◆ Exercise ◆
Please copy the text of the material below exactly, without the pictures.

◆ Records for the exercise ◆

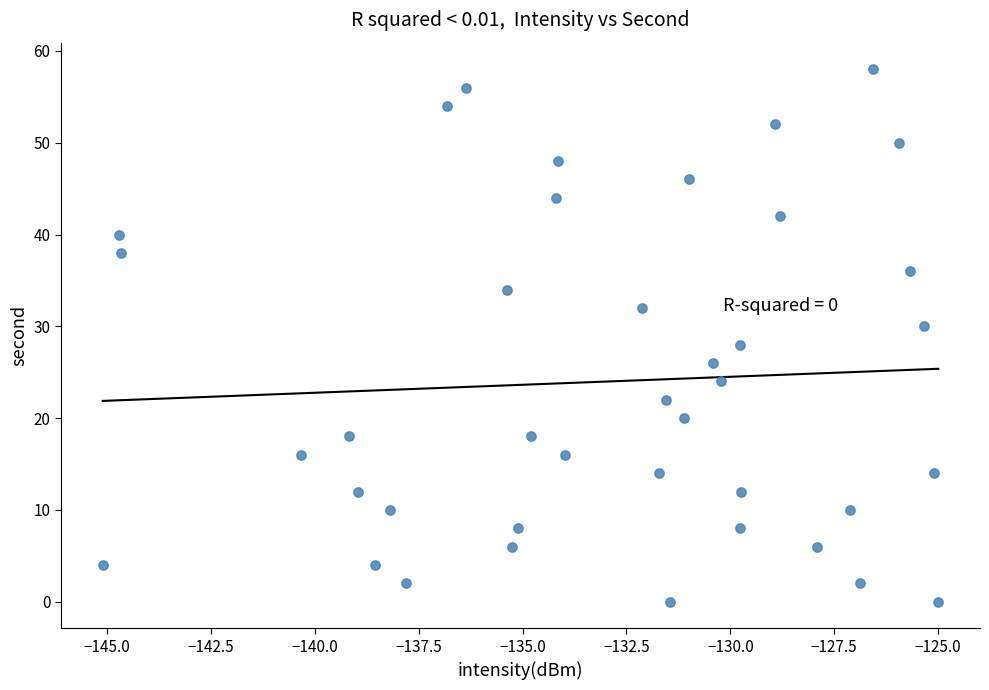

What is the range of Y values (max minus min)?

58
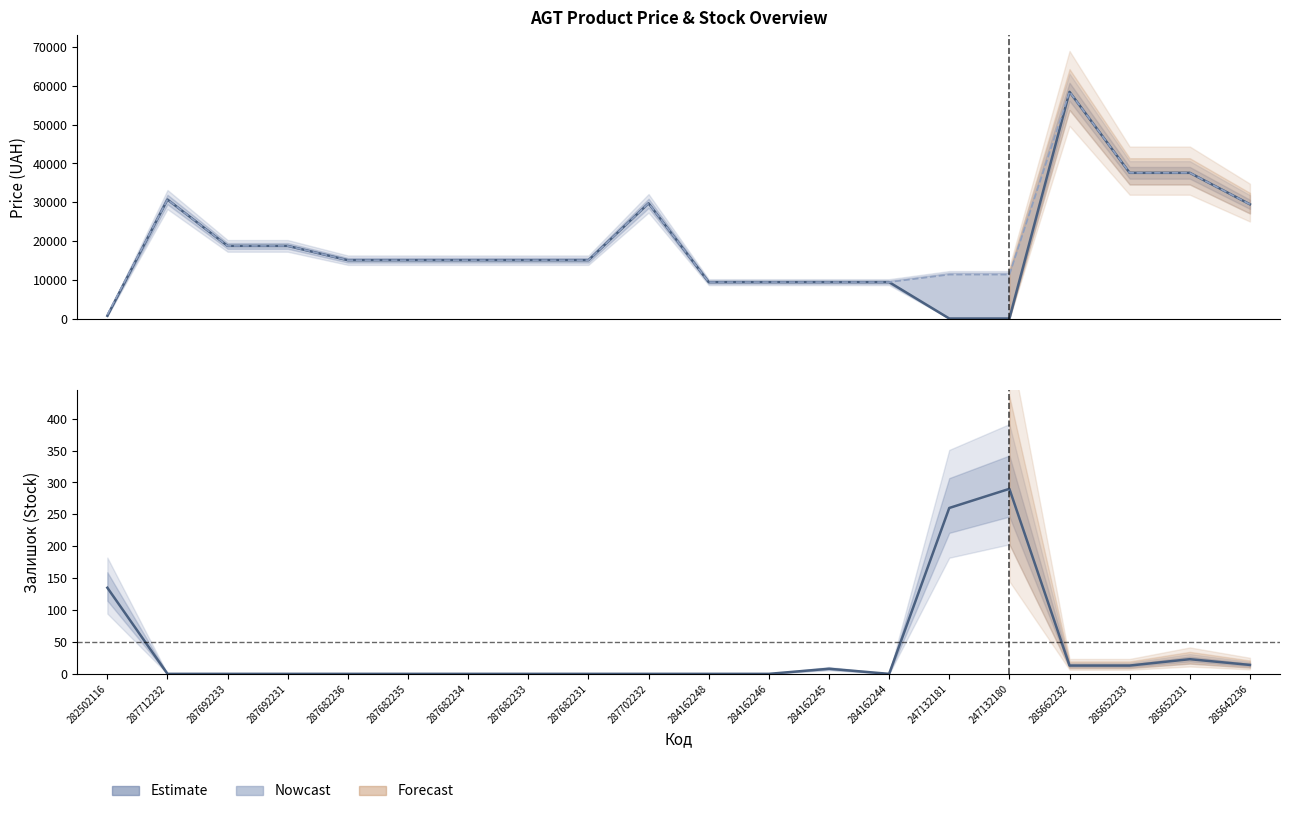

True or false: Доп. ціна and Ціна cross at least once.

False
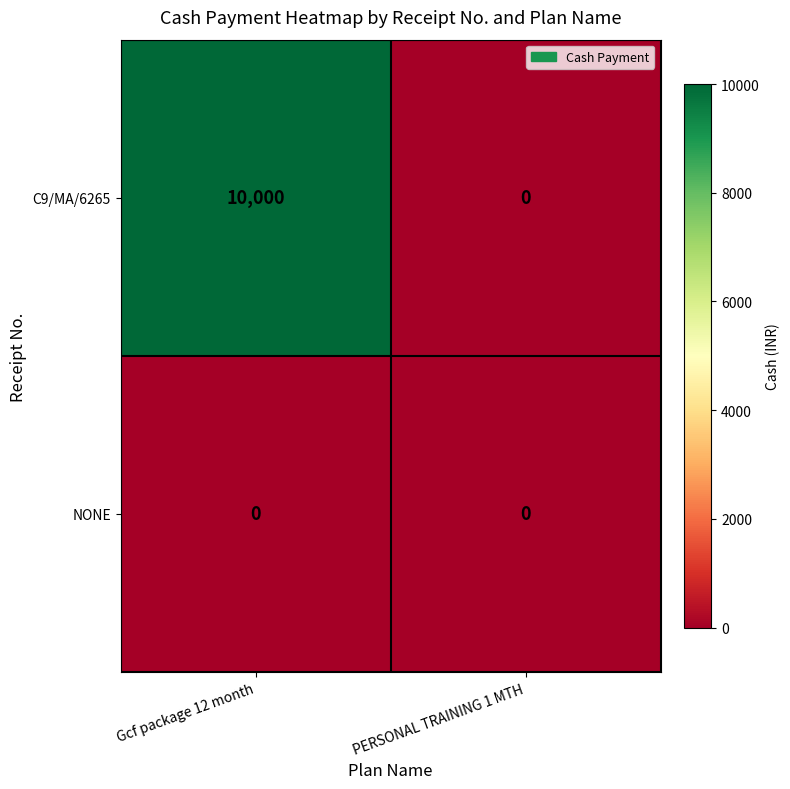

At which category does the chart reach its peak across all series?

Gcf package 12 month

◆ Reply ◆
What is the range of Y values (max minus min)?

58

True or false: Доп. ціна and Ціна cross at least once.

False

At which category does the chart reach its peak across all series?

Gcf package 12 month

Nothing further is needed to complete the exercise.